====== PROVIDED MATERIAL

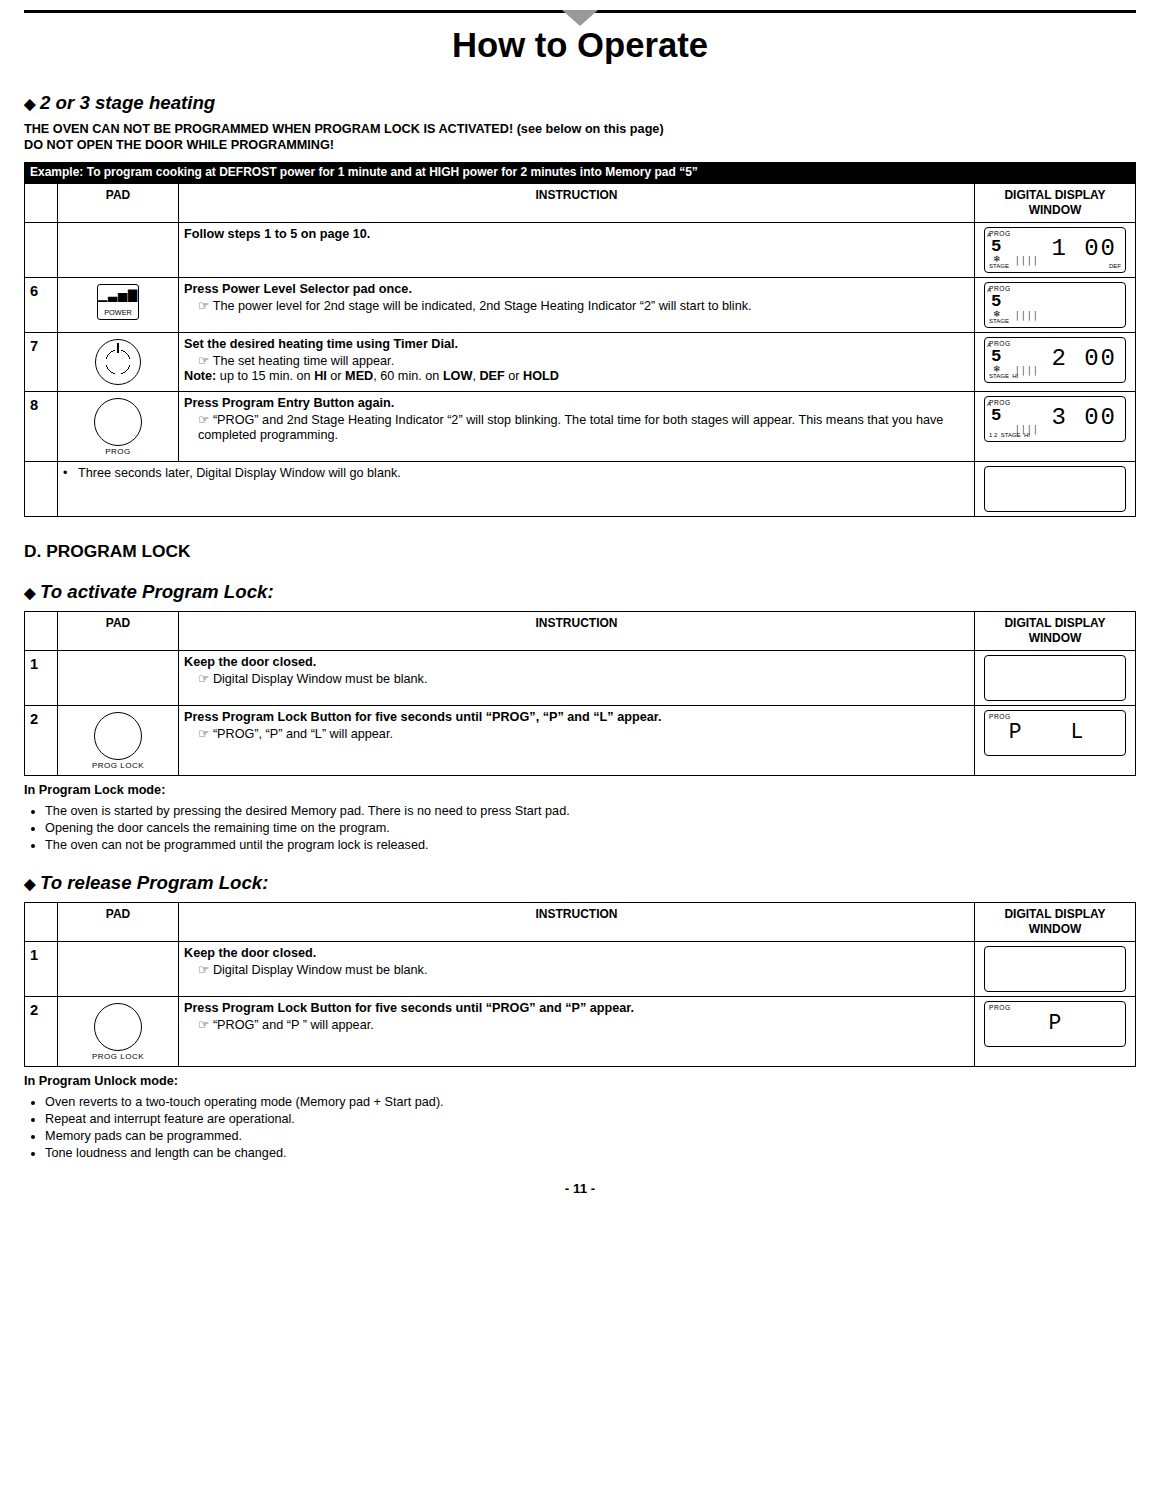How to Operate
2 or 3 stage heating
THE OVEN CAN NOT BE PROGRAMMED WHEN PROGRAM LOCK IS ACTIVATED! (see below on this page)
DO NOT OPEN THE DOOR WHILE PROGRAMMING!
Example: To program cooking at DEFROST power for 1 minute and at HIGH power for 2 minutes into Memory pad “5”
| | PAD | INSTRUCTION | DIGITAL DISPLAY WINDOW |
| --- | --- | --- | --- |
| | | Follow steps 1 to 5 on page 10. | PROG A 5 1 00 ❄ ││││ STAGE DEF |
| 6 | ▁▃▅▇ POWER | Press Power Level Selector pad once. ☞ The power level for 2nd stage will be indicated, 2nd Stage Heating Indicator “2” will start to blink. | PROG A 5 ❄ ││││ STAGE |
| 7 | | Set the desired heating time using Timer Dial. ☞ The set heating time will appear. Note: up to 15 min. on HI or MED , 60 min. on LOW , DEF or HOLD | PROG A 5 2 00 ❄ ││││ STAGE HI |
| 8 | PROG | Press Program Entry Button again. ☞ “PROG” and 2nd Stage Heating Indicator “2” will stop blinking. The total time for both stages will appear. This means that you have completed programming. | PROG A 5 3 00 ││││ 1 2 STAGE HI |
| | • Three seconds later, Digital Display Window will go blank. | |
D. PROGRAM LOCK
To activate Program Lock:
| | PAD | INSTRUCTION | DIGITAL DISPLAY WINDOW |
| --- | --- | --- | --- |
| 1 | | Keep the door closed. ☞ Digital Display Window must be blank. | |
| 2 | PROG LOCK | Press Program Lock Button for five seconds until “PROG”, “P” and “L” appear. ☞ “PROG”, “P” and “L” will appear. | PROG P L |
In Program Lock mode:
The oven is started by pressing the desired Memory pad. There is no need to press Start pad.
Opening the door cancels the remaining time on the program.
The oven can not be programmed until the program lock is released.
To release Program Lock:
| | PAD | INSTRUCTION | DIGITAL DISPLAY WINDOW |
| --- | --- | --- | --- |
| 1 | | Keep the door closed. ☞ Digital Display Window must be blank. | |
| 2 | PROG LOCK | Press Program Lock Button for five seconds until “PROG” and “P” appear. ☞ “PROG” and “P ” will appear. | PROG P |
In Program Unlock mode:
Oven reverts to a two-touch operating mode (Memory pad + Start pad).
Repeat and interrupt feature are operational.
Memory pads can be programmed.
Tone loudness and length can be changed.
- 11 -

============

- **WHAT THE EXERCISE ASKS**:
Show the lines of the entries that include the string "seconds", copying each in full.

- **EXERCISE ANSWER**:
| | • Three seconds later, Digital Display Window will go blank. | |
| 2 | PROG LOCK | Press Program Lock Button for five seconds until “PROG”, “P” and “L” appear. ☞ “PROG”, “P” and “L” will appear. | PROG P L |
| 2 | PROG LOCK | Press Program Lock Button for five seconds until “PROG” and “P” appear. ☞ “PROG” and “P ” will appear. | PROG P |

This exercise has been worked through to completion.